Machines take the blame as U.S. stock market sells off
Traders work on the floor of the New York Stock Exchange (NYSE) in New York, U.S., October 11, 2018. REUTERS/Brendan McDermid · Reuters · Reuters

By Trevor Hunnicutt

NEW YORK (Reuters) - Investors searching for perpetrators and victims in this week's U.S. stock market selloff pointed to a familiar source: number-crunching fund managers and machines.

The benchmark U.S. S&P 500 stock index <.SPX> marked its biggest one-day fall since February and added to those losses on Thursday.

The carnage followed a debt market selloff this month driven by expectations that U.S. inflation will be strong enough to warrant further rises in interest rates the Federal Reserve, but not all investors think the selling made sense.

"Warren Buffett made his fortune by buying low and selling high," said the billionaire hedge fund manager Leon Cooperman, founder of Omega Advisors Inc. "Machines buy strength and sell weakness and aggravate the moves. There was no reason for that kind of a move yesterday."

The order of events, rising bond yields followed by a stock market selloff, recalled a similar event in February and also put focus on a host of mechanical investment strategies from risk-parity funds to commodity trading advisers (CTAs) and trend followers.

A 2017 paper by LongTail Alpha LLC chief investment officer Vineer Bhansali and USC Marshall School of Business professor Lawrence Harris estimated that total assets under management in a set of strategies that respond to risk is about $1.5 trillion, including risk-parity funds, volatility targeting funds, and trend followers.

"When there's $1 trillion in mitigating the downside, there's a good argument to be made that it actually creates more downside because now they're all selling at the same time," said David Lafferty, chief market strategist at Natixis Investment Managers.

"When everyone does it, they create the problem they're trying to avoid."

Michael Purves, chief global strategist at Weeden & Co, said the market action suggests rules-based, volatility-contingent investment strategies adjusted to the sharp selloff in long-term Treasuries.
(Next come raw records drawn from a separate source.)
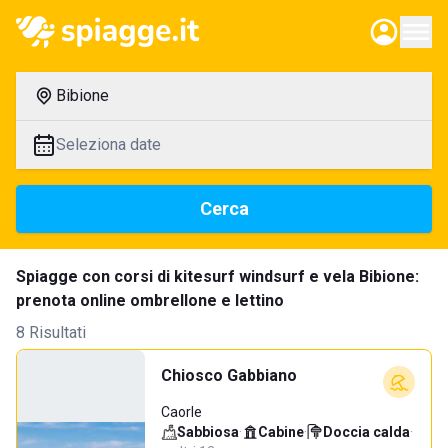
Bibione
Seleziona date
Cerca
Spiagge con corsi di kitesurf windsurf e vela Bibione:
prenota online ombrellone e lettino
8 Risultati
Chiosco Gabbiano
Caorle
Sabbiosa
·
Cabine
·
Doccia calda
·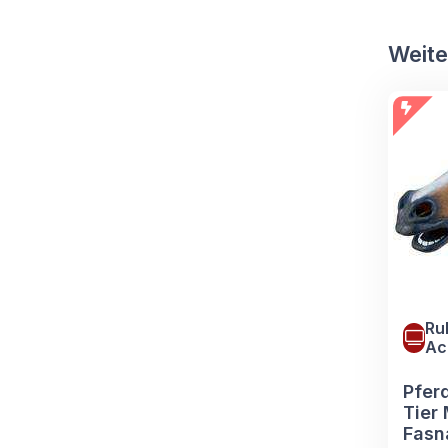
Weite
Ru
Ac
Pfer
Tier
Fasn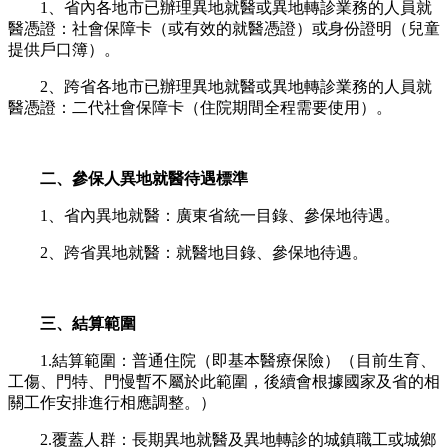
1、省內各地市已辦理異地就醫或異地轉診業務的人員就
醫憑證：社會保障卡（或有效的就醫憑證）或身份證明（兒童
提供戶口簿）。
2、跨省各地市已辦理異地就醫或異地轉診業務的人員就
醫憑證：二代社會保障卡（住院期間全程需要使用）。
二、參保人異地就醫待遇標準
1、省內異地就醫：廣東省統一目錄、參保地待遇。
2、跨省異地就醫：就醫地目錄、參保地待遇。
三、結算範圍
1.結算範圍：普通住院（即基本醫療保險）（目前生育、
工傷、門特、門慢暫不屬於此範圍，後續會根據國家及省的相
關工作安排進行相應調整。）
2.覆蓋人群：長期異地就醫及異地轉診的城鎮職工或城鄉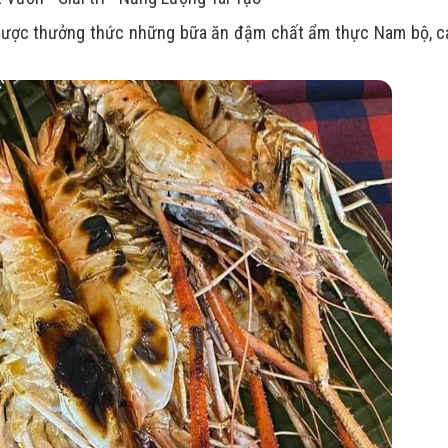
 được thưởng thức những bữa ăn đậm chất ẩm thực Nam bộ, c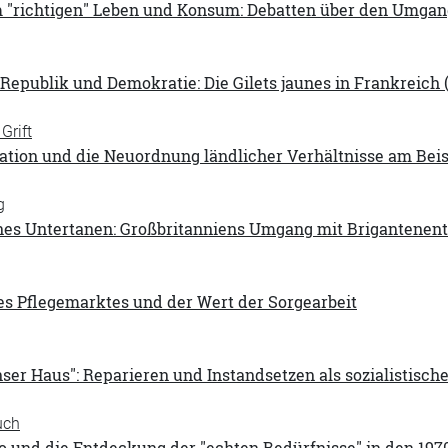
 "richtigen" Leben und Konsum: Debatten über den Umgang
 Republik und Demokratie: Die Gilets jaunes in Frankreich 
Grift
ation und die Neuordnung ländlicher Verhältnisse am Beis
g
nes Untertanen: Großbritanniens Umgang mit Brigantenent
es Pflegemarktes und der Wert der Sorgearbeit
nser Haus": Reparieren und Instandsetzen als sozialistisc
uch
o und die Entdeckung der "echten Bedürfnisse" in den 197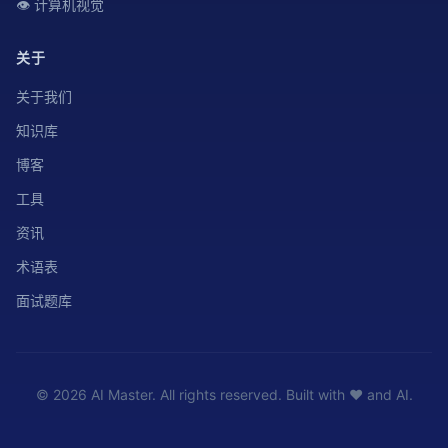
👁️ 计算机视觉
关于
关于我们
知识库
博客
工具
资讯
术语表
面试题库
© 2026 AI Master. All rights reserved. Built with ❤️ and AI.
"When massive elephants move stuff around it can drive a lot of violence," he said. "It doesn't mean equities are broken but it means in the medium term they get spicy."

A strategy popularized after the wreckage of the 2008 financial crisis, "risk parity" often sees itself blamed when stocks see steep selloffs. Risk parity funds themselves, however, said they were not to blame.

Bob Prince, the co-chief investment officer at Bridgewater, said the world's largest hedge fund's All Weather strategy, which launched the risk-parity movement in 1996, does not actively trade and, while it does periodically adjust, has not done so since the market selloff began.